Doch der "Ruhm" macht auch süchtig und er überzieht. Mit Aussagen wie diesen: "Die Unverletzlichkeit der Wohnung darf kein Argument mehr für ausbleibende Kontrollen sein." Und: "Glühweinstände unterlaufen unsere Kontaktbeschränkungen". Spätestens jetzt weiß fast jeder, wer Karl Lauterbach ist.

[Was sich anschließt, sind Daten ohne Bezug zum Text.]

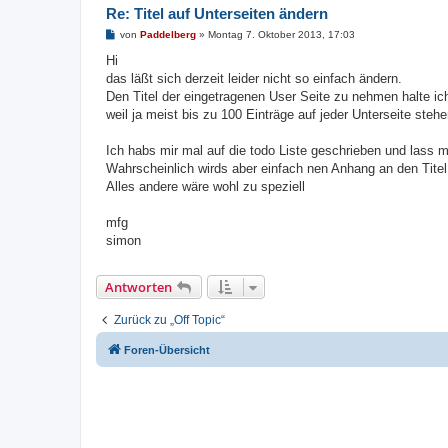
Re: Titel auf Unterseiten ändern
B
von
Paddelberg
»
Montag 7. Oktober 2013, 17:03
e
i
Hi
t
das läßt sich derzeit leider nicht so einfach ändern.
r
a
Den Titel der eingetragenen User Seite zu nehmen halte ich
g
weil ja meist bis zu 100 Einträge auf jeder Unterseite stehe
Ich habs mir mal auf die todo Liste geschrieben und lass mi
Wahrscheinlich wirds aber einfach nen Anhang an den Titel
Alles andere wäre wohl zu speziell
mfg
simon
Antworten
Zurück zu „Off Topic“
Foren-Übersicht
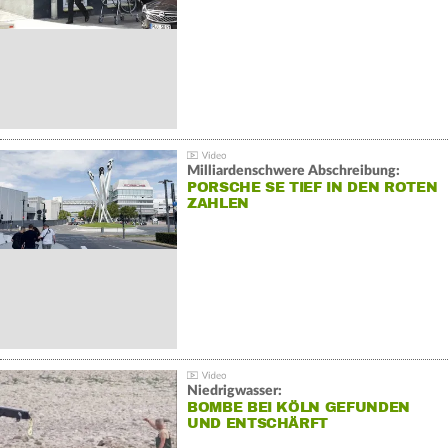
Milliardenschwere Abschreibung:
PORSCHE SE TIEF IN DEN ROTEN
ZAHLEN
Niedrigwasser:
BOMBE BEI KÖLN GEFUNDEN
UND ENTSCHÄRFT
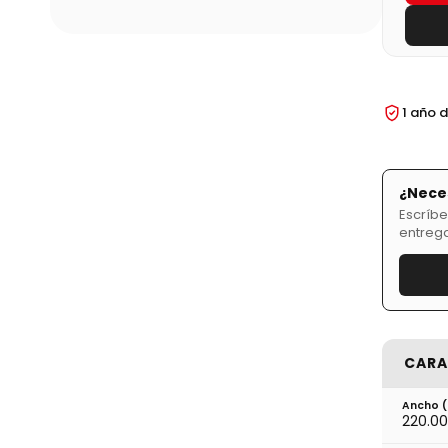
1 año 
¿Neces
Escríbe
entrega
CARA
Ancho 
220.00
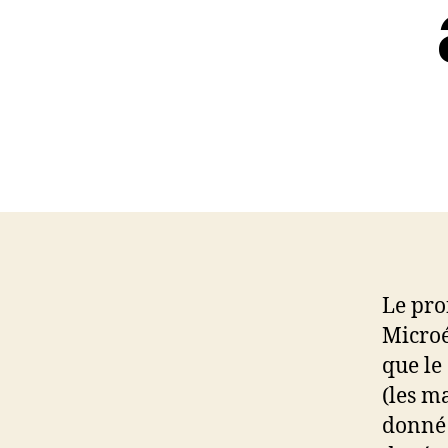
Le pro
Microé
que le
(les m
donné 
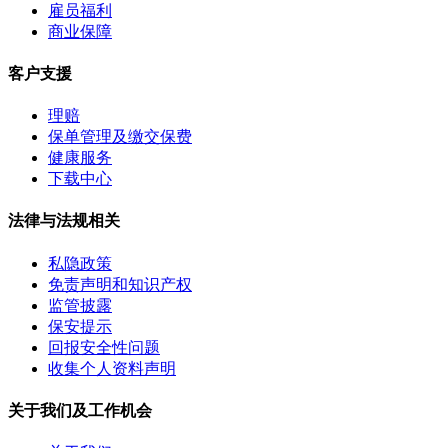
雇员福利
商业保障
客户支援
理赔
保单管理及缴交保费
健康服务
下载中心
法律与法规相关
私隐政策
免责声明和知识产权
监管披露
保安提示
回报安全性问题
收集个人资料声明
关于我们及工作机会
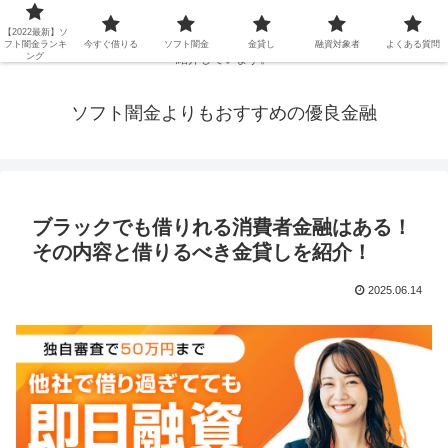
延滞ブラックや年金・生活保護・主婦・パート・派遣など消費者金融でお金を
【2022最新】ソ
借りられないブラックの方でも、即日融資で借りられる審査が甘い優良街金を
フト闇金ランキ
今すぐ借りる
ソフト闇金
金貸し
融資対象者
よくある質問
ング
紹介しています。
ソフト闇金よりもおすすめの優良金融
ブラックでも借りれる消費者金融はある！
その内容と借りるべき金貸しを紹介！
2025.06.14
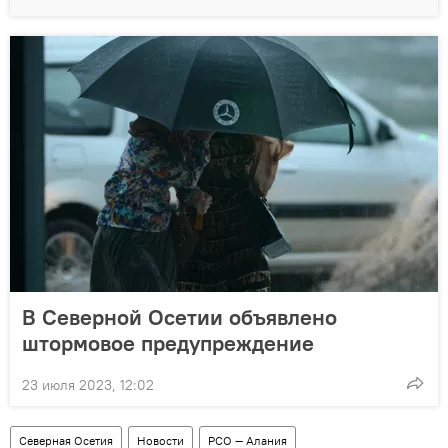
В Северной Осетии объявлено
штормовое предупреждение
23 июля 2023, 12:02
Северная Осетия
Новости
РСО — Алания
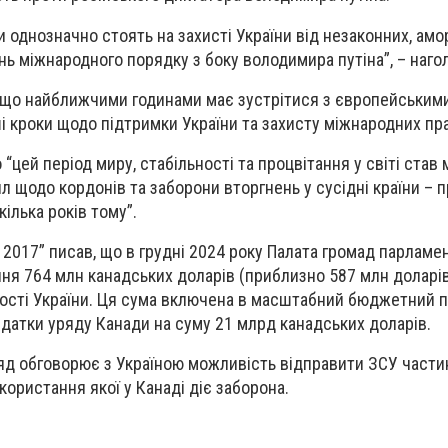
 однозначно стоять на захисті України від незаконних, амо
 міжнародного порядку з боку володимира путіна”, – нагол
 що найближчими годинами має зустрітися з європейським
 кроки щодо підтримки України та захисту міжнародних пр
 “цей період миру, стабільності та процвітання у світі ста
 щодо кордонів та заборони вторгнень у сусідні країни – п
ілька років тому”.
 2017” писав, що в грудні 2024 року Палата громад парламе
ня 764 млн канадських доларів (приблизно 587 млн доларі
ості України. Ця сума включена в масштабний бюджетний п
датки уряду Канади на суму 21 млрд канадських доларів.
ряд обговорює з Україною можливість відправити ЗСУ части
икористання якої у Канаді діє заборона.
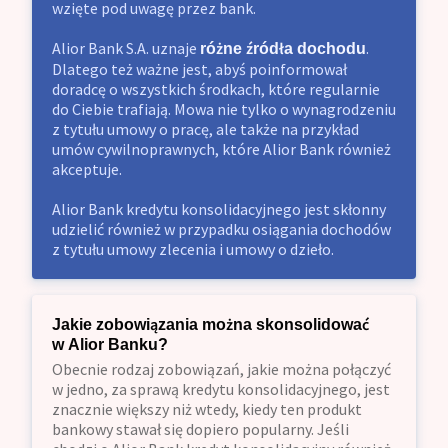
wzięte pod uwagę przez bank.
Alior Bank S.A. uznaje
.
różne źródła dochodu
Dlatego też ważne jest, abyś poinformował
doradcę o wszystkich środkach, które regularnie
do Ciebie trafiają. Mowa nie tylko o wynagrodzeniu
z tytułu umowy o pracę, ale także na przykład
umów cywilnoprawnych, które Alior Bank również
akceptuje.
Alior Bank kredytu konsolidacyjnego jest skłonny
udzielić również w przypadku osiągania dochodów
z tytułu umowy zlecenia i umowy o dzieło.
Jakie zobowiązania można skonsolidować
w Alior Banku?
Obecnie rodzaj zobowiązań, jakie można połączyć
w jedno, za sprawą kredytu konsolidacyjnego, jest
znacznie większy niż wtedy, kiedy ten produkt
bankowy stawał się dopiero popularny. Jeśli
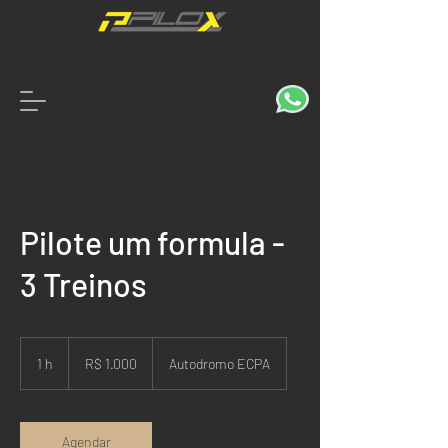
Pilote um formula -
3 Treinos
1.000
Reais
1 h
1
R$ 1.000
Autodromo ECPA
brasileiros
Agendar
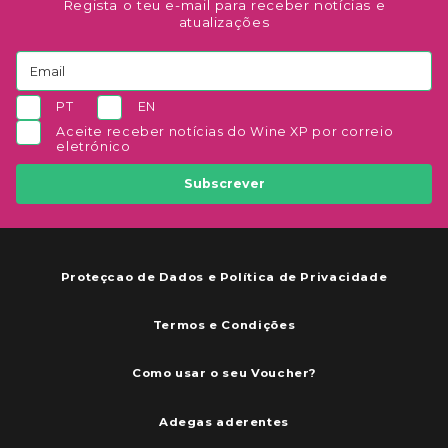
Regista o teu e-mail para receber notícias e
atualizações
PT
EN
Aceite receber notícias do Wine XP por correio
eletrónico
Subscrever
Proteçcao de Dados e Política de Privacidade
Termos e Condições
Como usar o seu Voucher?
Adegas aderentes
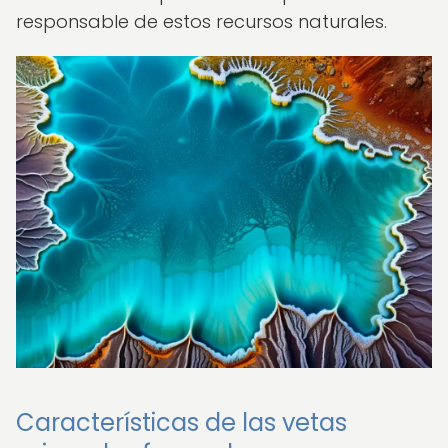
responsable de estos recursos naturales.
Características de las vetas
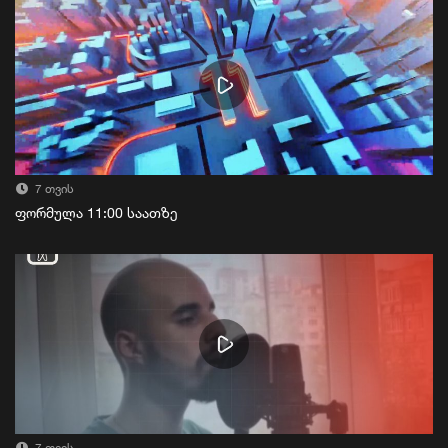
7 თვის
ფორმულა 11:00 საათზე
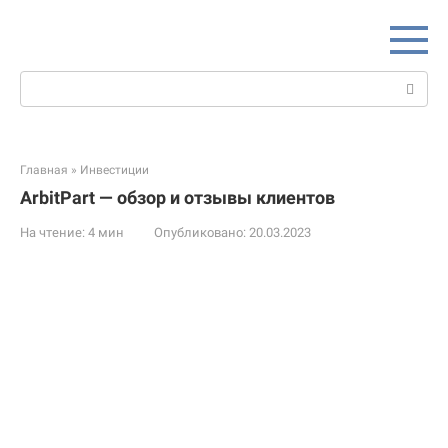
Перейти
к
контенту
Поиск:
Главная
»
Инвестиции
ArbitPart — обзор и отзывы клиентов
На чтение:
4 мин
Опубликовано:
20.03.2023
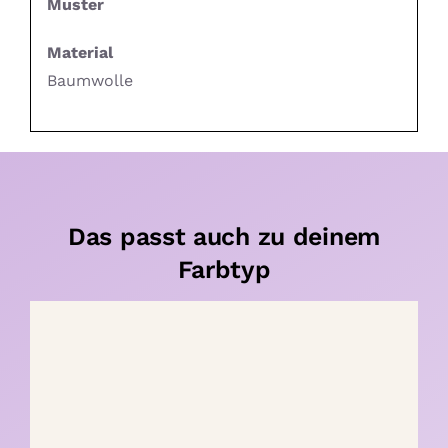
Muster
Material
Baumwolle
Das passt auch zu deinem
Farbtyp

Karl Lauterbach: Ungewöhnlicher Politiker-Typ
Er passt nicht so recht ins Bild des Berliner Politikbetriebs, dieser schlaksige Mann, in dem eine Haltung steckt. Er wird nicht müde zu warnen, er fordert die Rückkehr zur "Normalität" abgesichert durch Tests. Er spart nicht mit Kritik an Jens Spahn, zu dem er lange ein kollegiales Verhältnis pflegt.
Lauterbachs Fangemeinde hat sich diese Woche auf Twitter "organisiert": Hashtag "Wir wollen Karl". Es ist wohl weniger eine ernste Forderung, Spahn durch Lauterbach auszuwechseln, eher ein Lob für seinen Sachverstand und sein "Anderssein".
Lauterbach twittert an diesem Abend noch: " Hier (...) eine kurze Zusammenfassung, weswegen der Astrazeneca.Impfstoff ein Vielfaches mehr nutzt als schadet." Er wird in dieser Nacht noch ein paar Studien lesen, wann er schläft? Man weiß es nicht.